__Data shown__
....

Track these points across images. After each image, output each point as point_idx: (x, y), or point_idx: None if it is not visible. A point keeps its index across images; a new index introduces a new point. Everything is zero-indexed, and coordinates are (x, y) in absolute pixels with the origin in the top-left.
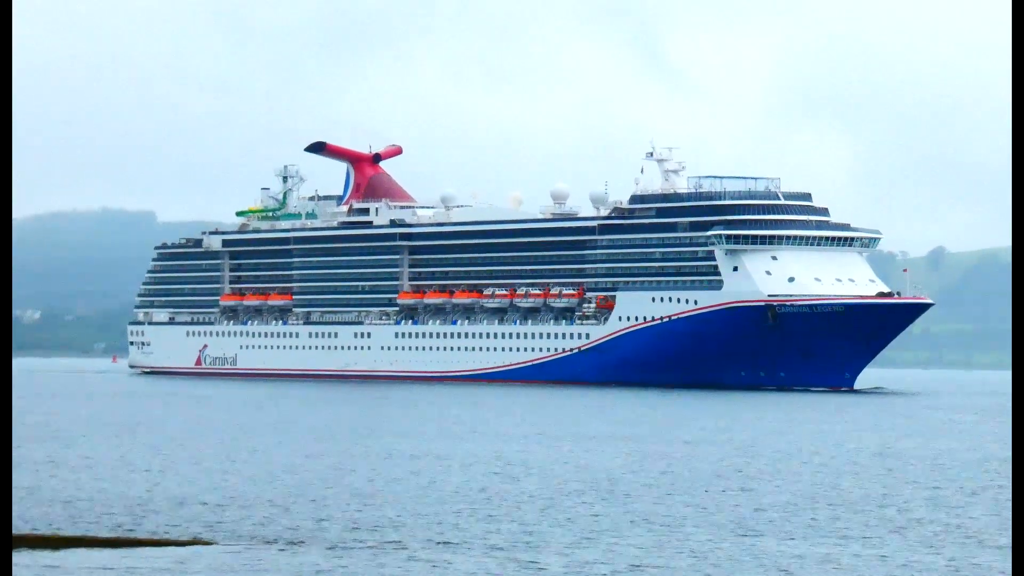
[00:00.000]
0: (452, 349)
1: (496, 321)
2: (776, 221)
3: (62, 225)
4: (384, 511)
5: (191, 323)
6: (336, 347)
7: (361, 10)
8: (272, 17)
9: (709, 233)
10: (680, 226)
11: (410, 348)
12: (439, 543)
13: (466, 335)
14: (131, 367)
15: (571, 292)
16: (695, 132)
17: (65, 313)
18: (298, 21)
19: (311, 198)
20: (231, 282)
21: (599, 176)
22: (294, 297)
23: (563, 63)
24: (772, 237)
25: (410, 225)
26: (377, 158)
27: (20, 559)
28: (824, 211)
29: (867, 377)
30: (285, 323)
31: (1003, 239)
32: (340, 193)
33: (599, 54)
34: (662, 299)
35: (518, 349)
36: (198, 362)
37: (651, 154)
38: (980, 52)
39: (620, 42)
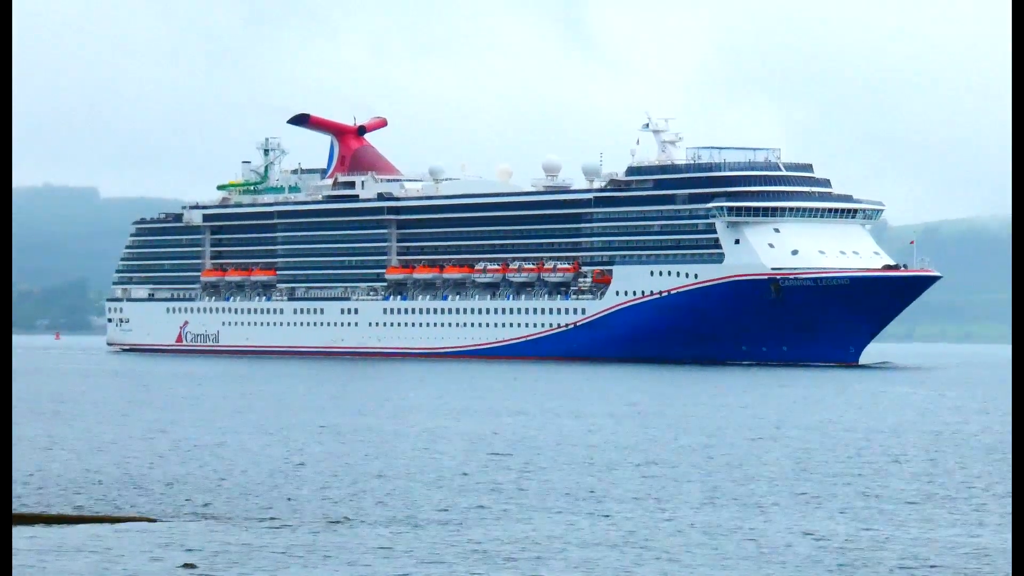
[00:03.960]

....

Leave every picture out and write out exactly the lines from the line with "32: (340, 193)" through the last line of the material.

__Task result__
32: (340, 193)
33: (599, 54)
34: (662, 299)
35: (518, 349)
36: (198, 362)
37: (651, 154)
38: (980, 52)
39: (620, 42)
[00:03.960]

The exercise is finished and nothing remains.